(Rendered images with source text)

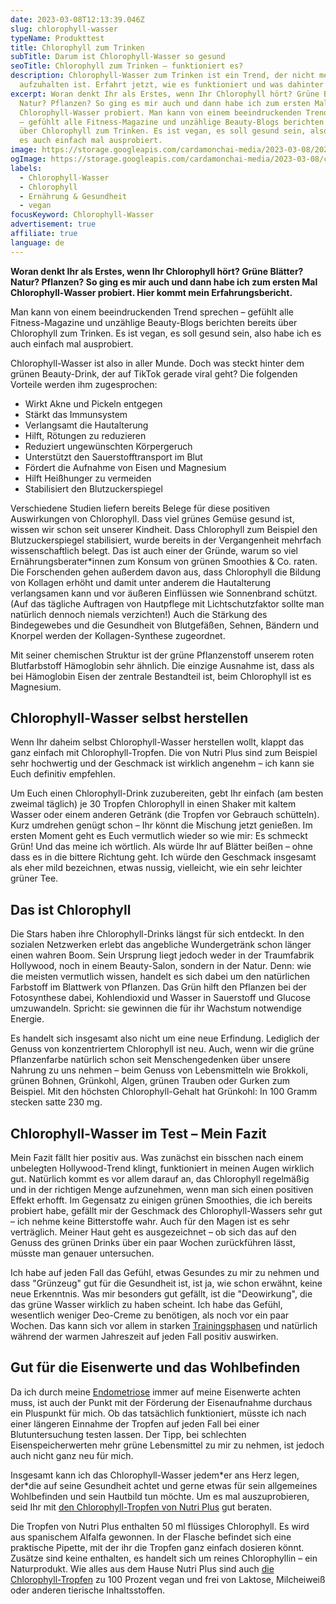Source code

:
 ```yaml
---
date: 2023-03-08T12:13:39.046Z
slug: chlorophyll-wasser
typeName: Produkttest
title: Chlorophyll zum Trinken
subTitle: Darum ist Chlorophyll-Wasser so gesund
seoTitle: Chlorophyll zum Trinken – funktioniert es?
description: Chlorophyll-Wasser zum Trinken ist ein Trend, der nicht mehr
  aufzuhalten ist. Erfahrt jetzt, wie es funktioniert und was dahinter steckt!
excerpt: Woran denkt Ihr als Erstes, wenn Ihr Chlorophyll hört? Grüne Blätter?
  Natur? Pflanzen? So ging es mir auch und dann habe ich zum ersten Mal
  Chlorophyll-Wasser probiert. Man kann von einem beeindruckenden Trend sprechen
  – gefühlt alle Fitness-Magazine und unzählige Beauty-Blogs berichten bereits
  über Chlorophyll zum Trinken. Es ist vegan, es soll gesund sein, also habe ich
  es auch einfach mal ausprobiert.
image: https://storage.googleapis.com/cardamonchai-media/2023-03-08/2023-03-08-nutri-plus-006-jpg-imagine-989898_818282_2048_1536/640.webp
ogImage: https://storage.googleapis.com/cardamonchai-media/2023-03-08/chlorophyll-wasser-og-jpg-imagine-181818_7f8381_1200_628/640.webp
labels:
  - Chlorophyll-Wasser
  - Chlorophyll
  - Ernährung & Gesundheit
  - vegan
focusKeyword: Chlorophyll-Wasser
advertisement: true
affiliate: true
language: de
---
```

**Woran denkt Ihr als Erstes, wenn Ihr Chlorophyll hört? Grüne Blätter? Natur? Pflanzen? So ging es mir auch und dann habe ich zum ersten Mal Chlorophyll-Wasser probiert. Hier kommt mein Erfahrungsbericht.**

Man kann von einem beeindruckenden Trend sprechen – gefühlt alle Fitness-Magazine und unzählige Beauty-Blogs berichten bereits über Chlorophyll zum Trinken. Es ist vegan, es soll gesund sein, also habe ich es auch einfach mal ausprobiert.

Chlorophyll-Wasser ist also in aller Munde. Doch was steckt hinter dem grünen Beauty-Drink, der auf TikTok gerade viral geht? Die folgenden Vorteile werden ihm zugesprochen:

- Wirkt Akne und Pickeln entgegen
- Stärkt das Immunsystem
- Verlangsamt die Hautalterung
- Hilft, Rötungen zu reduzieren
- Reduziert ungewünschten Körpergeruch
- Unterstützt den Sauerstofftransport im Blut
- Fördert die Aufnahme von Eisen und Magnesium
- Hilft Heißhunger zu vermeiden
- Stabilisiert den Blutzuckerspiegel

<Gallery name="chlorophyll-wasser-1" />

Verschiedene Studien liefern bereits Belege für diese positiven Auswirkungen von Chlorophyll. Dass viel grünes Gemüse gesund ist, wissen wir schon seit unserer Kindheit. Dass Chlorophyll zum Beispiel den Blutzuckerspiegel stabilisiert, wurde bereits in der Vergangenheit mehrfach wissenschaftlich belegt. Das ist auch einer der Gründe, warum so viel Ernährungsberater\*innen zum Konsum von grünen Smoothies & Co. raten. Die Forschenden gehen außerdem davon aus, dass Chlorophyll die Bildung von Kollagen erhöht und damit unter anderem die Hautalterung verlangsamen kann und vor äußeren Einflüssen wie Sonnenbrand schützt. (Auf das tägliche Auftragen von Hautpflege mit Lichtschutzfaktor sollte man natürlich dennoch niemals verzichten!) Auch die Stärkung des Bindegewebes und die Gesundheit von Blutgefäßen, Sehnen, Bändern und Knorpel werden der Kollagen-Synthese zugeordnet.

Mit seiner chemischen Struktur ist der grüne Pflanzenstoff unserem roten Blutfarbstoff Hämoglobin sehr ähnlich. Die einzige Ausnahme ist, dass als bei Hämoglobin Eisen der zentrale Bestandteil ist, beim Chlorophyll ist es Magnesium.

## Chlorophyll-Wasser selbst herstellen

Wenn Ihr daheim selbst Chlorophyll-Wasser herstellen wollt, klappt das ganz einfach mit Chlorophyll-Tropfen. Die von Nutri Plus sind zum Beispiel sehr hochwertig und der Geschmack ist wirklich angenehm – ich kann sie Euch definitiv empfehlen. 

Um Euch einen Chlorophyll-Drink zuzubereiten, gebt Ihr einfach (am besten zweimal täglich) je 30 Tropfen Chlorophyll in einen Shaker mit kaltem Wasser oder einem anderen Getränk (die Tropfen vor Gebrauch schütteln). Kurz umdrehen genügt schon – Ihr könnt die Mischung jetzt genießen. Im ersten Moment geht es Euch vermutlich wieder so wie mir: Es schmeckt Grün! Und das meine ich wörtlich. Als würde Ihr auf Blätter beißen – ohne dass es in die bittere Richtung geht. Ich würde den Geschmack insgesamt als eher mild bezeichnen, etwas nussig, vielleicht, wie ein sehr leichter grüner Tee.

## Das ist Chlorophyll

Die Stars haben ihre Chlorophyll-Drinks längst für sich entdeckt. In den sozialen Netzwerken erlebt das angebliche Wundergetränk schon länger einen wahren Boom. Sein Ursprung liegt jedoch weder in der Traumfabrik Hollywood, noch in einem Beauty-Salon, sondern in der Natur. Denn: wie die meisten vermutlich wissen, handelt es sich dabei um den natürlichen Farbstoff im Blattwerk von Pflanzen. Das Grün hilft den Pflanzen bei der Fotosynthese dabei, Kohlendioxid und Wasser in Sauerstoff und Glucose umzuwandeln. Spricht: sie gewinnen die für ihr Wachstum notwendige Energie.

Es handelt sich insgesamt also nicht um eine neue Erfindung. Lediglich der Genuss von konzentriertem Chlorophyll ist neu. Auch, wenn wir die grüne Pflanzenfarbe natürlich schon seit Menschengedenken über unsere Nahrung zu uns nehmen – beim Genuss von Lebensmitteln wie Brokkoli, grünen Bohnen, Grünkohl, Algen, grünen Trauben oder Gurken zum Beispiel. Mit den höchsten Chlorophyll-Gehalt hat Grünkohl: In 100 Gramm stecken satte 230 mg.

## Chlorophyll-Wasser im Test – Mein Fazit

Mein Fazit fällt hier positiv aus. Was zunächst ein bisschen nach einem unbelegten Hollywood-Trend klingt, funktioniert in meinen Augen wirklich gut. Natürlich kommt es vor allem darauf an, das Chlorophyll regelmäßig und in der richtigen Menge aufzunehmen, wenn man sich einen positiven Effekt erhofft. Im Gegensatz zu einigen grünen Smoothies, die ich bereits probiert habe, gefällt mir der Geschmack des Chlorophyll-Wassers sehr gut – ich nehme keine Bitterstoffe wahr. Auch für den Magen ist es sehr verträglich. Meiner Haut geht es ausgezeichnet – ob sich das auf den Genuss des grünen Drinks über ein paar Wochen zurückführen lässt, müsste man genauer untersuchen. 

Ich habe auf jeden Fall das Gefühl, etwas Gesundes zu mir zu nehmen und dass "Grünzeug" gut für die Gesundheit ist, ist ja, wie schon erwähnt, keine neue Erkenntnis. Was mir besonders gut gefällt, ist die "Deowirkung", die das grüne Wasser wirklich zu haben scheint. Ich habe das Gefühl, wesentlich weniger Deo-Creme zu benötigen, als noch vor ein paar Wochen. Das kann sich vor allem in starken [Trainingsphasen](/2022/11/veganes-protein/) und natürlich während der warmen Jahreszeit auf jeden Fall positiv auswirken.

## Gut für die Eisenwerte und das Wohlbefinden

Da ich durch meine [Endometriose](/2023/02/endometriose/) immer auf meine Eisenwerte achten muss, ist auch der Punkt mit der Förderung der Eisenaufnahme durchaus ein Pluspunkt für mich. Ob das tatsächlich funktioniert, müsste ich nach einer längeren Einnahme der Tropfen auf jeden Fall bei einer Blutuntersuchung testen lassen. Der Tipp, bei schlechten Eisenspeicherwerten mehr grüne Lebensmittel zu mir zu nehmen, ist jedoch auch nicht ganz neu für mich.

Insgesamt kann ich das Chlorophyll-Wasser jedem\*er ans Herz legen, der\*die auf seine Gesundheit achtet und gerne etwas für sein allgemeines Wohlbefinden und sein Hautbild tun möchte. Um es mal auszuprobieren, seid Ihr mit [den Chlorophyll-Tropfen von Nutri Plus](https://tidd.ly/3JpEvWt) gut beraten.

Die Tropfen von Nutri Plus enthalten 50 ml flüssiges Chlorophyll. Es wird aus spanischem Alfalfa gewonnen. In der Flasche befindet sich eine praktische Pipette, mit der ihr die Tropfen ganz einfach dosieren könnt. Zusätze sind keine enthalten, es handelt sich um reines Chlorophyllin – ein Naturprodukt. Wie alles aus dem Hause Nutri Plus sind auch [die Chlorophyll-Tropfen](https://tidd.ly/3JpEvWt) zu 100 Prozent vegan und frei von Laktose, Milcheiweiß oder anderen tierische Inhaltsstoffen.

<Gallery name="chlorophyll-wasser-2" />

To do
Looking at the records above, how many lines contain "denkt"? Only the number is needed.

Exercise response
2